● **Exercise input**:
◇ ◇ ◇ ◇ ◇ ◇ ◇
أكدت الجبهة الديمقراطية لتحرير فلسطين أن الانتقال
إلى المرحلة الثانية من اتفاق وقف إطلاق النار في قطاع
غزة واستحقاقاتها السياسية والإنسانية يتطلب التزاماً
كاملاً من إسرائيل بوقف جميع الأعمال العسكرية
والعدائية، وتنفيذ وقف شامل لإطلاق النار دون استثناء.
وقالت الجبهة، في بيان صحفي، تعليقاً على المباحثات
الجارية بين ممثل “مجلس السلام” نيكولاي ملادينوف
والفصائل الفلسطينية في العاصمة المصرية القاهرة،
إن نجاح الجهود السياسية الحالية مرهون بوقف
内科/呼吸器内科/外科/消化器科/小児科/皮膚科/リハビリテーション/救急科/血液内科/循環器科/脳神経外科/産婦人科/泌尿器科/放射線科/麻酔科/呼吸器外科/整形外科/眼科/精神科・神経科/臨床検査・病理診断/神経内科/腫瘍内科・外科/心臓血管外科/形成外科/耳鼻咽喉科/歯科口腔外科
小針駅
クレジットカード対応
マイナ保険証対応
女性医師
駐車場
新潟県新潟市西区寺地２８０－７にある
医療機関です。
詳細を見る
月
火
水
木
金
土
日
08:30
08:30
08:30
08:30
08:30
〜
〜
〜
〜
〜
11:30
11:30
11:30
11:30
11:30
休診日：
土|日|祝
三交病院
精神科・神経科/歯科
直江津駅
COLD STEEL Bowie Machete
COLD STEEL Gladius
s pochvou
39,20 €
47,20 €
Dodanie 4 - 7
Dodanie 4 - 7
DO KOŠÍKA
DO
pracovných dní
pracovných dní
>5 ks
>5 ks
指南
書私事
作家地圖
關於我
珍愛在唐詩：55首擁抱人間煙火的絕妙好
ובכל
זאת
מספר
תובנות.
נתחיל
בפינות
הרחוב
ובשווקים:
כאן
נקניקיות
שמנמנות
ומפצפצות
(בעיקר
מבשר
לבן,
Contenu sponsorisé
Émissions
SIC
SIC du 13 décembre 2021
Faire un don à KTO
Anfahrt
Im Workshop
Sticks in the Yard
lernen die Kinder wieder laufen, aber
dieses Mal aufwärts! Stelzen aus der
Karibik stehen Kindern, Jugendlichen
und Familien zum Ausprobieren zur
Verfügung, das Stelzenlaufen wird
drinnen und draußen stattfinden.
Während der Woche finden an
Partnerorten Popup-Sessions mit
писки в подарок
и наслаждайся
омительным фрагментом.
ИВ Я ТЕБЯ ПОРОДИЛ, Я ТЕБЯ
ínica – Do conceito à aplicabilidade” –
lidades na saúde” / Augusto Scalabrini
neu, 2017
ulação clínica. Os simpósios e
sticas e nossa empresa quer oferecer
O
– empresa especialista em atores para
◇ ◇ ◇ ◇ ◇ ◇ ◇
Find the string "COLD" in the entries above and return each line that holds it.

COLD STEEL Bowie Machete
COLD STEEL Gladius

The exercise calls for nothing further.